Isa adora a su padre, pero este es una figura a la fuga, cada vez más ausente, peor, más desentendido de cualquier consecuencia que pueda tener su ausencia en el devenir de la hija; la familia de Isa no parece capaz de atender sus necesidades, la escuela es una ausencia, y sus amigos y amigas adultos desfilan como modelos quebrados de un posible destino. Aquí y allá, se intuyen reflejos de mayores violencias; sin embargo, en general, no se trata tanto de unas páginas en las que ocurren cosas, sino de una novela de sobreentendidos.

Novela de trazo fino, 'Maldeniña' gustará a quienes busquen una voz menor capaz de evocar asuntos mayores

Es curioso el modo en que Salazar se sirve de los sentidos y las percepciones físicas para hilvanar un relato que abunda en tomas de contacto con la tierra, la hierba, la comida, los cuerpos. Deliberadamente o no (juraría que no), el paso de un capítulo a otro casi siempre parece determinado por la alusión a uno de los cinco sentidos: así, en el primer capítulo predomina la mirada hasta que una referencia al olor nos traslada al segundo, que se cierra con una alusión sutil al gusto, etc.

El juego de percepciones otorga cuerpo a una atmósfera triste, desesperanzada, atravesada por la música popular latinoamericana (otro sentido: el oído) como banda sonora de cuchicheos en torno al paisaje humano. ¿Dónde está ese Papá tan anhelado, a dónde conducen sus pasos cuando no sabe que su hija lo espía? ¿Quiénes son esas mujeres maquilladas en la cantina, el cantante ocasional, ese maravilloso Vargas que domina el panorama al otro lado de la barra…?

['Otaberra', elegante, sutil y conmovedora: la mejor novela de Elisa Victoria]

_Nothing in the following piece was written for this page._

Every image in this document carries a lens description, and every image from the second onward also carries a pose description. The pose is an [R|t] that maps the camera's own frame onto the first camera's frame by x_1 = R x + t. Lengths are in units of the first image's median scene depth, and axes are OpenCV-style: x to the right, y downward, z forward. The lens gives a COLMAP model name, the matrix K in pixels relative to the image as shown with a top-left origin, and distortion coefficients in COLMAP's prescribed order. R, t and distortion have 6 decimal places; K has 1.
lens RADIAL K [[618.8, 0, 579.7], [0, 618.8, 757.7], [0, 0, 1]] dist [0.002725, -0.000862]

Novela de trazo fino y lenguaje evocador, Maldeniña gustará a los que busquen una voz menor capaz de evocar indirectamente asuntos mayores, y resumir el estado anímico de un país, Colombia, sin echar mano de un solo trazo grueso.

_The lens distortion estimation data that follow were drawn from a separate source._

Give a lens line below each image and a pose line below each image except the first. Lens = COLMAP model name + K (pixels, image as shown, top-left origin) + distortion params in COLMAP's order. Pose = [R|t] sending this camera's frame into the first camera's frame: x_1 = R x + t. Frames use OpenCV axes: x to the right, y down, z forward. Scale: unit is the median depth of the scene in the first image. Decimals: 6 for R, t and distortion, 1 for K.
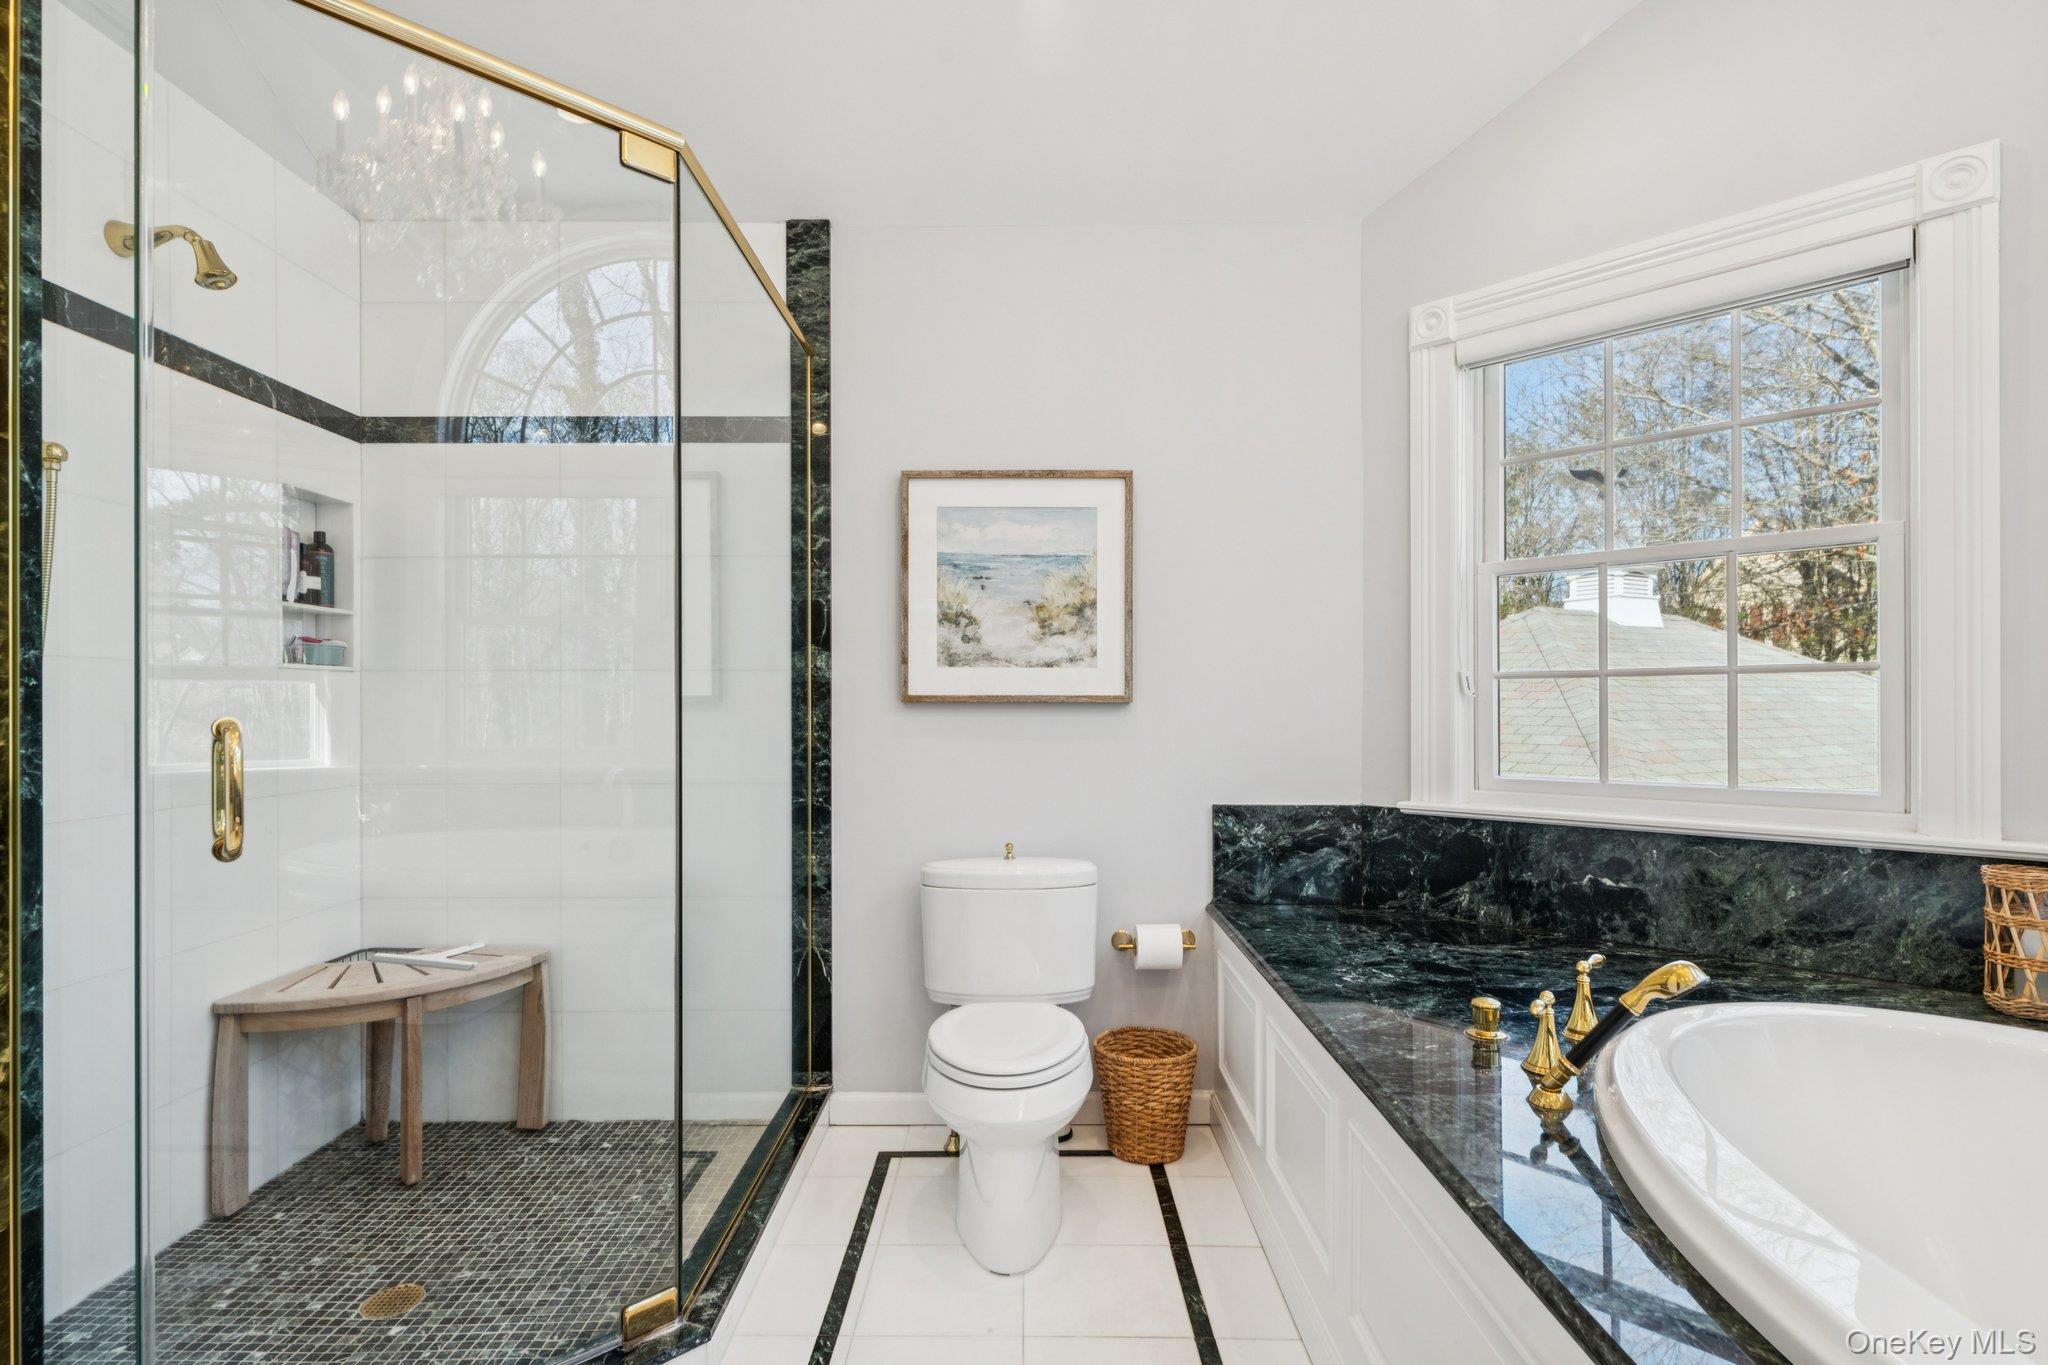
lens RADIAL K [[1004.3, 0, 1028.3], [0, 1004.3, 705.0], [0, 0, 1]] dist [0.002517, -0.001367]
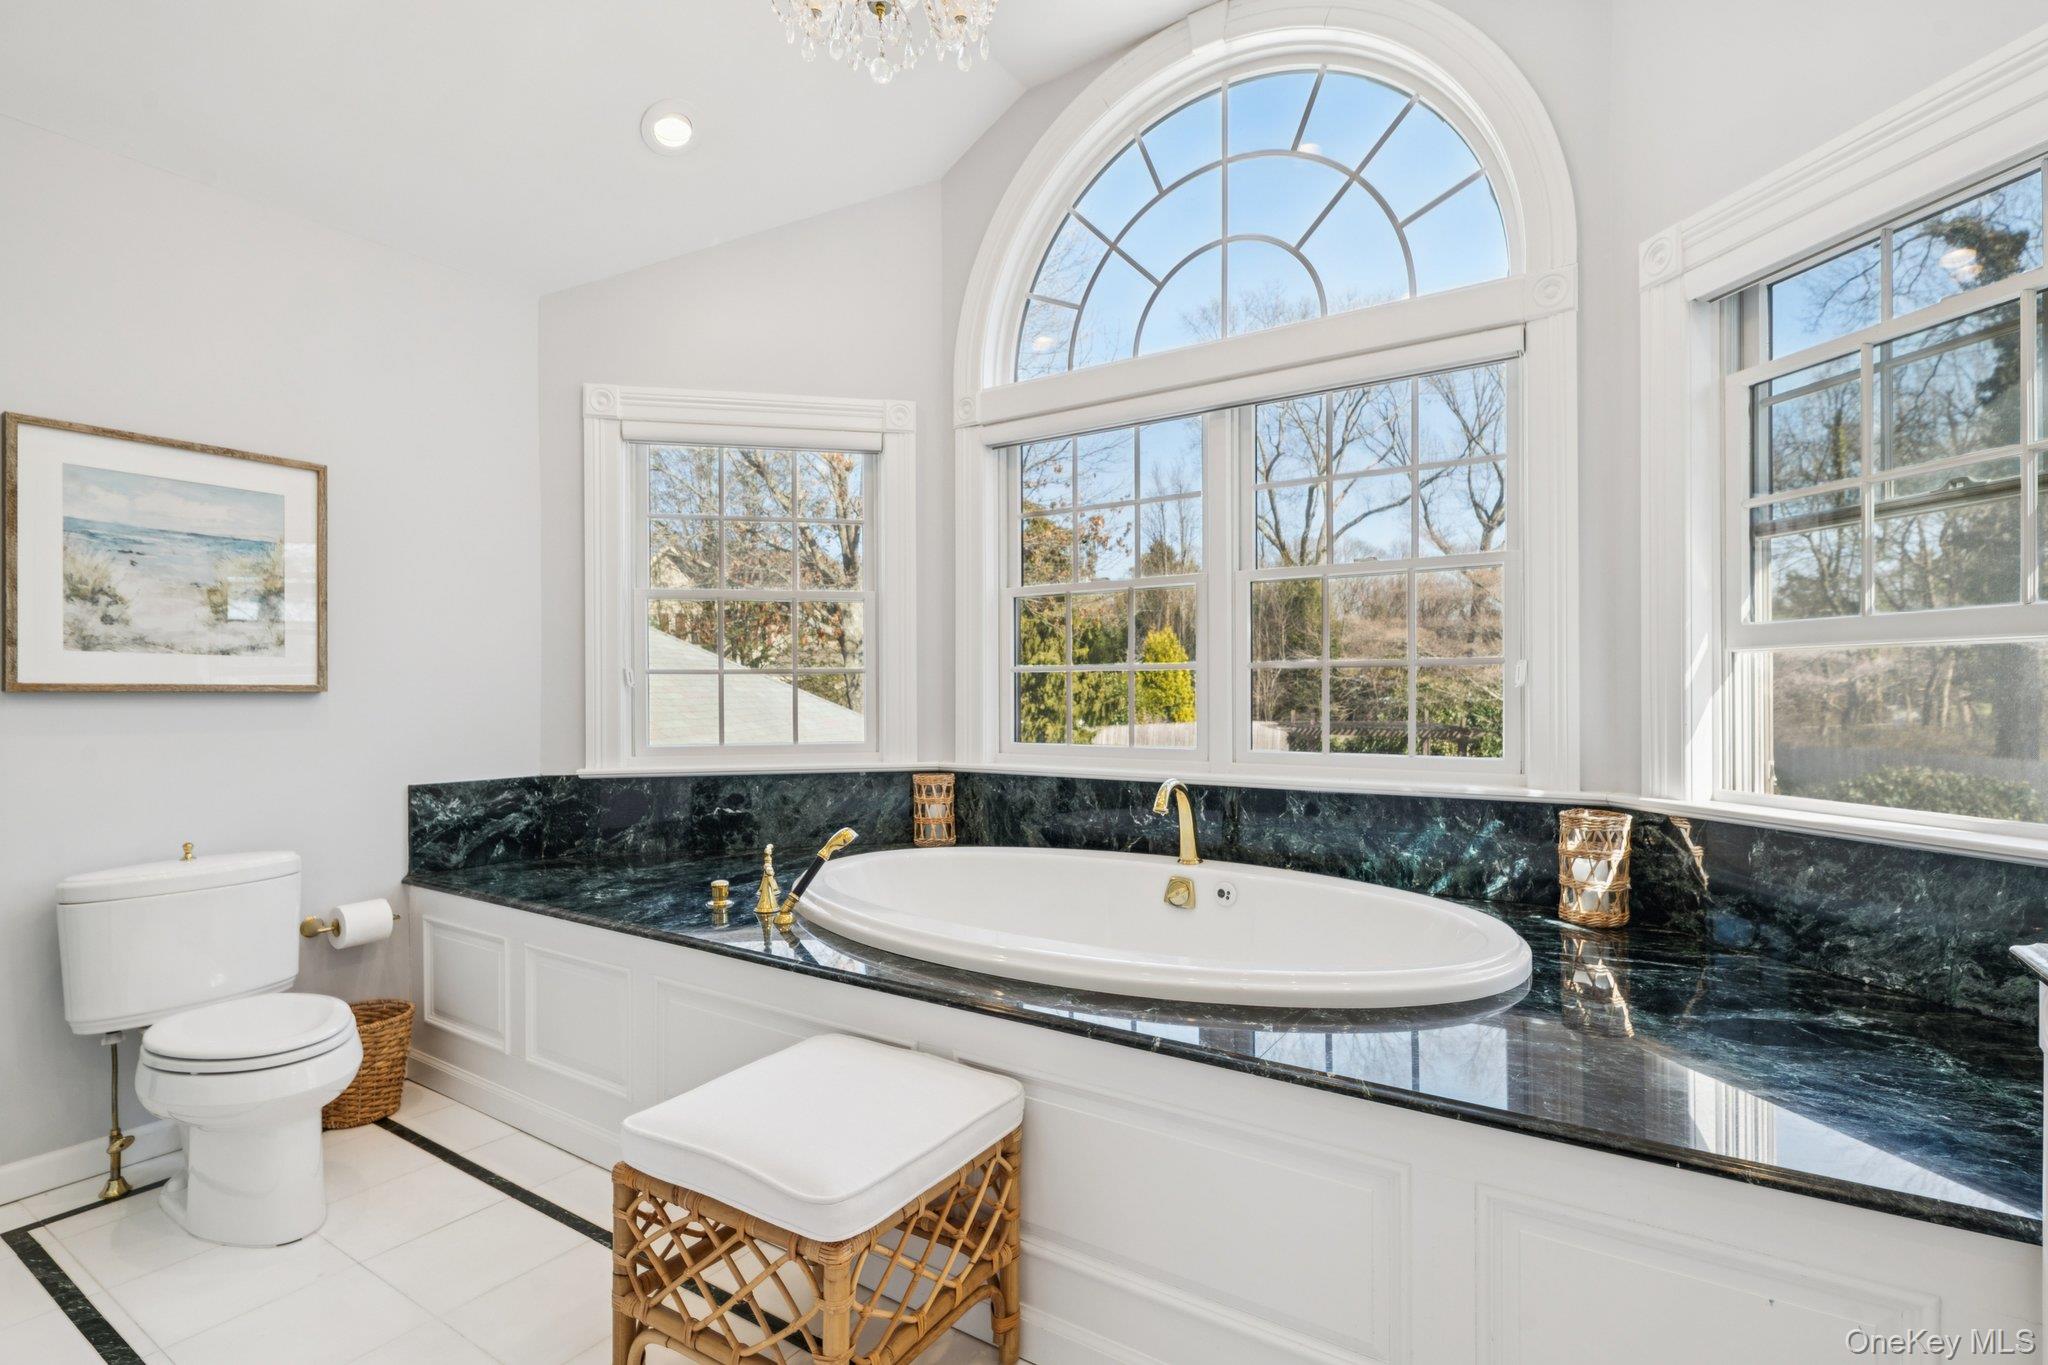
lens RADIAL K [[971.3, 0, 996.2], [0, 971.3, 694.6], [0, 0, 1]] dist [0.003052, -0.002946]
pose [[0.565043, -0.003053, 0.825055, -0.356654], [0.003648, 0.999993, 0.001202, 0.001846], [-0.825053, 0.002331, 0.565050, -0.135798]]
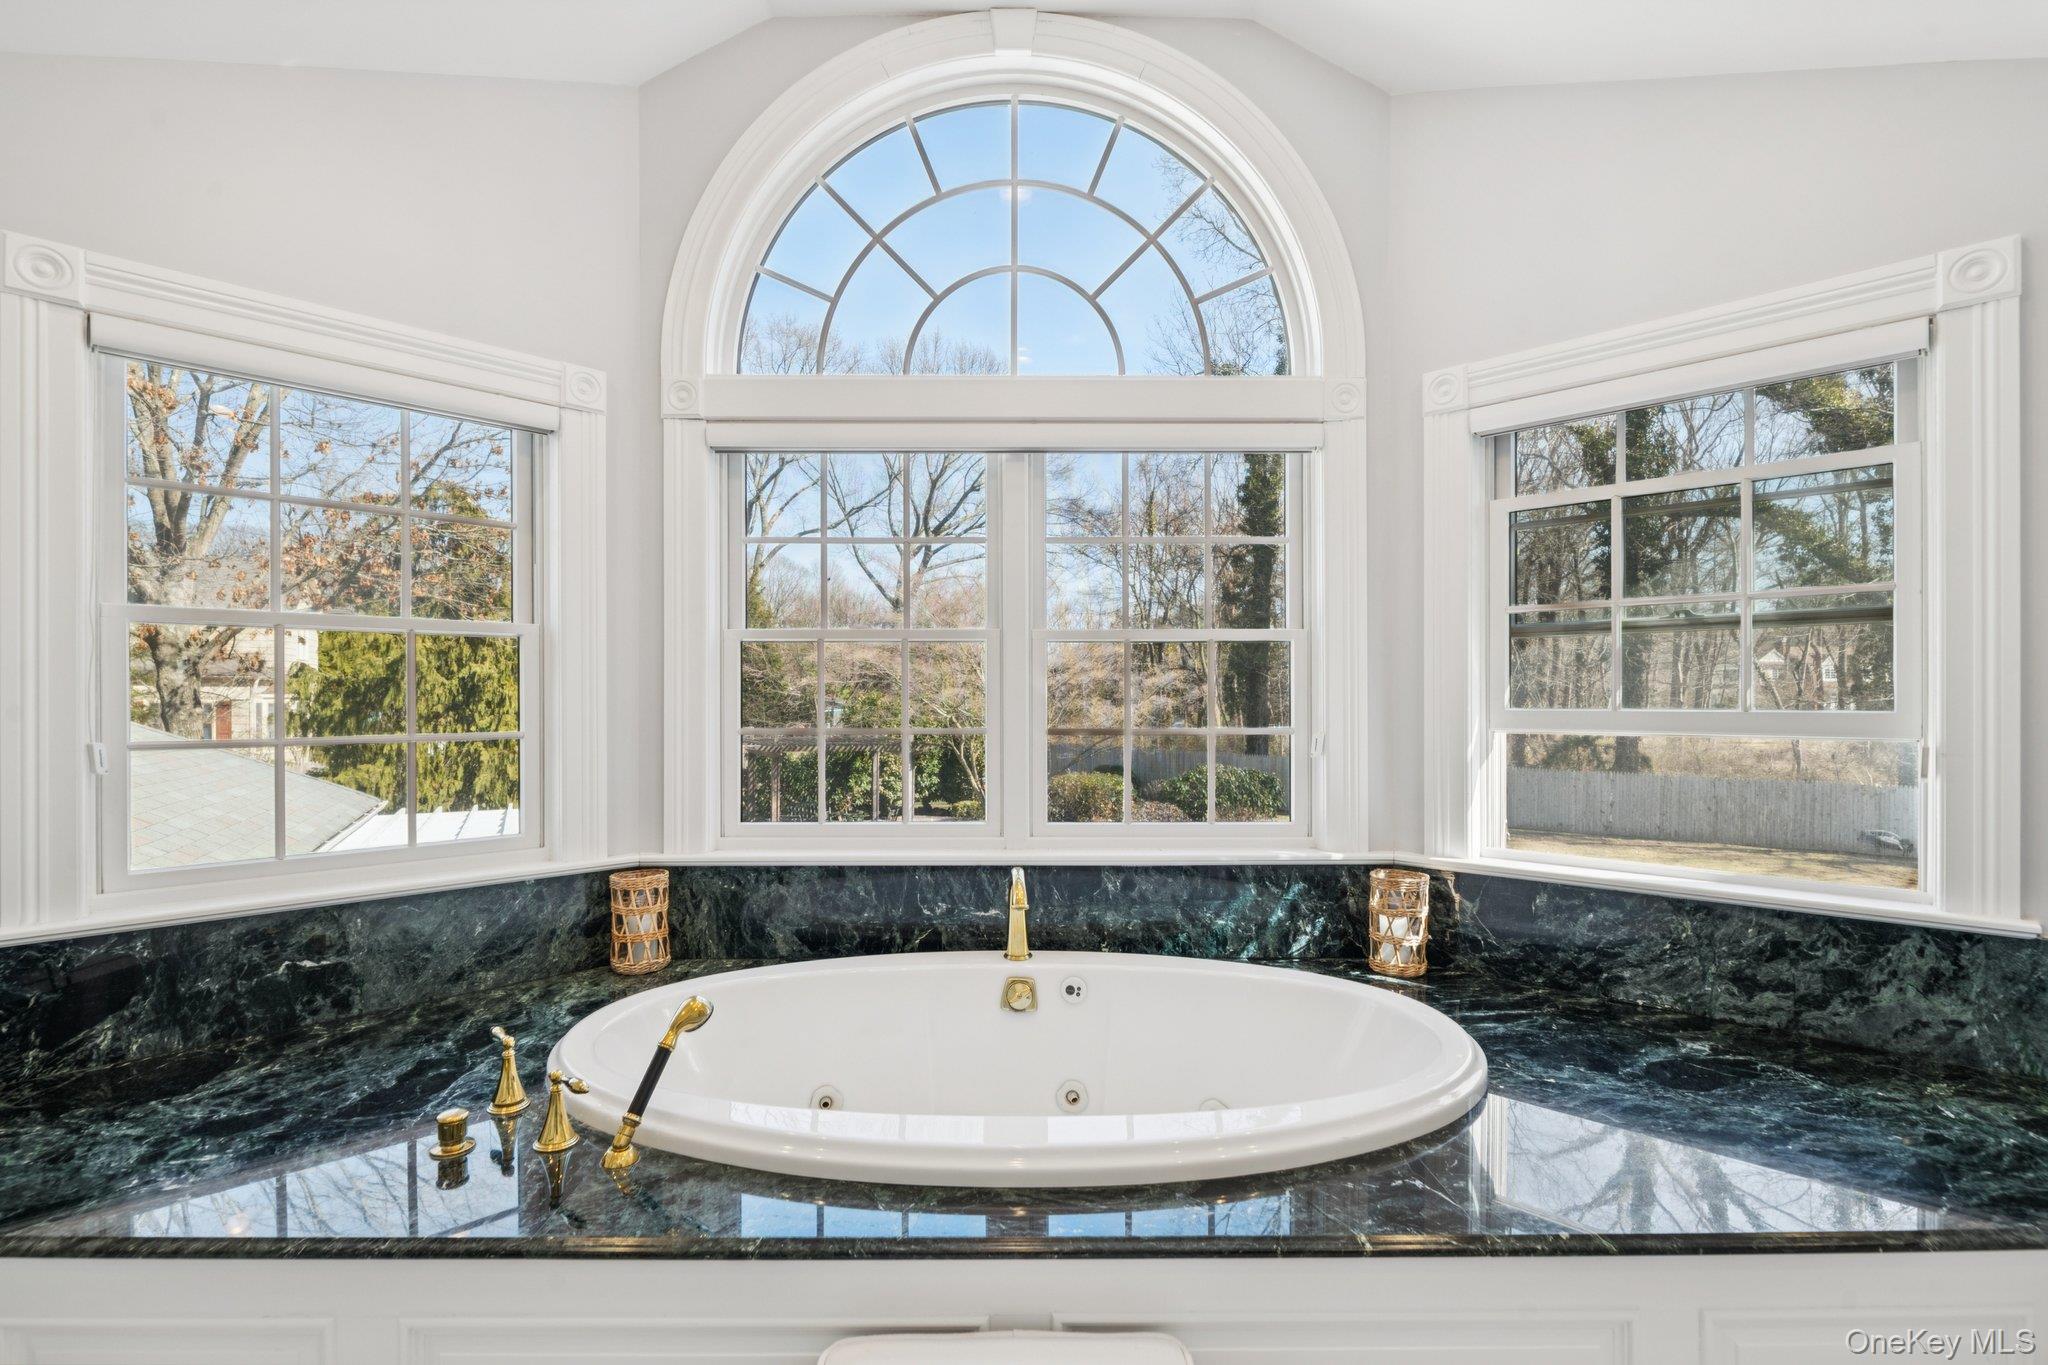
lens RADIAL K [[971.3, 0, 1006.7], [0, 971.3, 699.3], [0, 0, 1]] dist [0.003052, -0.002946]
pose [[-0.001007, 0.001242, 0.999999, -0.309681], [0.003463, 0.999993, -0.001238, -0.063712], [-0.999993, 0.003462, -0.001011, 0.305025]]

En el mapa de la actual literatura latinoamericana emergente, Salazar confirma su relevancia (y la editorial Tránsito, su condición de embajadora privilegiada en España) gracias sobre todo a la construcción de una protagonista, la niña Isa, perturbadoramente realista, a caballo entre una infancia insostenible y una adultez abocada al desengaño, al borde de la miseria, lúcida pese a todo. Los peores fantasmas existen, pero son convocados por la narradora desde perspectivas laterales, más amenazantes cuanto más normalizadas parecen ser.

['Te di ojos y miraste las tinieblas', de Irene Solà: un relato vitalista y seductor]

Y luego está su talento casi arquitectónico para alzar el dibujo preciso de los espacios que atraviesan los personajes, cocinas y comedores y zaguanes a disposición de la imaginación lectora, tangibles, ominosos en su cotidianidad. Argumentos de sobra para leer Maldeniña de un tirón.